Start of Text under study

Tan-Tar-A poised for April transformation

The LandShark Bar & Grill will open in spring 2019 as the Tan-Tar-A resort changes its name to the Margaritaville Lake Resort. Boaters can access the 280-seat restaurant from 50 boat slips on the lake next to the restaurant.
The LandShark Bar & Grill will open in spring 2019 as the Tan-Tar-A resort changes its name to the Margaritaville Lake Resort. Boaters can access the 280-seat restaurant from 50 boat slips on the lake next to the restaurant.

The Tan-Tar-A resort in Osage Beach looks like a place lost in the woods.

Shades of faded brown and green complement many of the main corridors and guest areas inside the old hunting lodge-themed resort in the Lake of the Ozarks and create a closed and cold feeling for visitors. A nearly two-year long renovation will change the resort's identity to a seaside theme while evoking the warm, bright and happy themes of Jimmy Buffett.

"It's just a lot brighter," said Ann Walters, Tan-Tar-A director of sales. "It's not brown. It's not earth tones. It's bright. It's crisp."

Built in 1960, Tan-Tar-A features 494 rooms on 1,150 miles of shore line at the Lake of the Ozarks. In July 2017, Miami investment firm Driftwood Acquisitions & Development bought the resort and partnered with Palm Beach Florida-based Margaritaville Holdings to change the theme of the resort into a sea-side theme.

Management hopes most of the work will be finished and that the resort will become the Margaritaville Lake Resort in April. The project will cost about $10 million, according to the Springfield Business Journal. Walters declined to name the price tag for the project and said only the project cost would be a "multi-million (dollar)" project.

End of Text under study
Start of Provided information

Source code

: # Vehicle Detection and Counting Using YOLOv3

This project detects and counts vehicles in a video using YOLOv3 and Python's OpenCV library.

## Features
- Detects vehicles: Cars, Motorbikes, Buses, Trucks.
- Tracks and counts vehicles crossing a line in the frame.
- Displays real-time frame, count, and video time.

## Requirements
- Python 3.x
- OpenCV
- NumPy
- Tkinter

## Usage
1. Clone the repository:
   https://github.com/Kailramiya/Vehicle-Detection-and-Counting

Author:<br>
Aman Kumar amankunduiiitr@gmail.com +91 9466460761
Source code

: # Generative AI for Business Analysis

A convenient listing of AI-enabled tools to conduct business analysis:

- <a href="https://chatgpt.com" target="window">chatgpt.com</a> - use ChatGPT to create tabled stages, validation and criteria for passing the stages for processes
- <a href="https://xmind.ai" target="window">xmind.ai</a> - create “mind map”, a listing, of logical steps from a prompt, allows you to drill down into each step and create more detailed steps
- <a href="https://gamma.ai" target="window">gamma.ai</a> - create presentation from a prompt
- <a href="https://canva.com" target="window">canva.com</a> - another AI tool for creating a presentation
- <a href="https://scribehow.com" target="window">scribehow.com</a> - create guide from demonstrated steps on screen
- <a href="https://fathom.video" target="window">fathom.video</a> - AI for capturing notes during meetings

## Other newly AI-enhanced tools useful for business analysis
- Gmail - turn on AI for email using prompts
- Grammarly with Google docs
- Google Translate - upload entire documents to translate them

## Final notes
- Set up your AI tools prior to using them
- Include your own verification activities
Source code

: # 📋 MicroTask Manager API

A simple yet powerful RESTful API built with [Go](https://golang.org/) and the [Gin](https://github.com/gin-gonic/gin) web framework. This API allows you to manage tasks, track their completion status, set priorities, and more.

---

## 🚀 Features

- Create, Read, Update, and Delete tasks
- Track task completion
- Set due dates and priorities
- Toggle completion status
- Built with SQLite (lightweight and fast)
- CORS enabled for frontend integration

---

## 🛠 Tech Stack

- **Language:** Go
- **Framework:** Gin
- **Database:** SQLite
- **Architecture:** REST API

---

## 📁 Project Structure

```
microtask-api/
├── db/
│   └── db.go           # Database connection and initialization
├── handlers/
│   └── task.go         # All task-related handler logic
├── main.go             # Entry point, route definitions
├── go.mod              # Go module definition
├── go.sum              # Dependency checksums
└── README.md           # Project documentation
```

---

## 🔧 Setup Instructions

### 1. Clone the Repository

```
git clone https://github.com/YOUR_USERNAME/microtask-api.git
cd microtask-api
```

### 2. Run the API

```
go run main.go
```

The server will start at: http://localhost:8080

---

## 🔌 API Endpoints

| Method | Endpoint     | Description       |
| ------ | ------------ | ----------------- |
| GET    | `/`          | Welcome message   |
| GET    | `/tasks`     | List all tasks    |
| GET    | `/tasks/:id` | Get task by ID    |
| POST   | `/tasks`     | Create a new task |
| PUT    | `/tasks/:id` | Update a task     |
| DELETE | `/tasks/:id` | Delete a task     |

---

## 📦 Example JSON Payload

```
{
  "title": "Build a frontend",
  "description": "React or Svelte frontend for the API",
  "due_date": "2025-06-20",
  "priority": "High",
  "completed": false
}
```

End of Provided information

(Exercises to complete)
1) List every place name that appears in the Tan-Tar-A article.
2) Answer these from the Tan-Tar-A article:
(a) How many seats will the LandShark Bar & Grill have?
(b) In what year was Tan-Tar-A built?
(c) Which firm bought the resort in July 2017?
3) Pick up the Tan-Tar-A article after its last sentence and keep writing it.

(Answers for the exercise)
1) Osage Beach, Lake of the Ozarks, Miami, Palm Beach Florida

2)
(a) 280
(b) 1960
(c) Driftwood Acquisitions & Development

3)
Some of the changes are big. A new LandShark Bar & Grill restaurant is themed in the style of Landshark Lager and features indoor and outdoor seating for 280 people. The restaurant sits next to the lake and also has a pool and swim-up bar. Fred Dehner, Tan-Tar-A general manager, said the restaurant will also be accessible from about 50 boat slips that will serve the restaurant.

The restaurant is complete now, but will not open until this spring when Tan-Tar-A's 2019 season begins. When it opens, the restaurant will offer American fare such as fish tacos, nachos and wings.

Dehner said he hoped the restaurant would have opened in the summer of 2018, but damage from a wind storm on the Lake of the Ozarks pushed back the opening date.

"We got it done by the end of the summer," Dehner said. "But it's not worth opening for the winter, so we chose to wait until the spring."

A new tiki-hut themed bar next to an already existing pool sits next to the old Black Bear Lodge restaurant. Regalia celebrating deer, caribou and moose hunts previously adorned the interior.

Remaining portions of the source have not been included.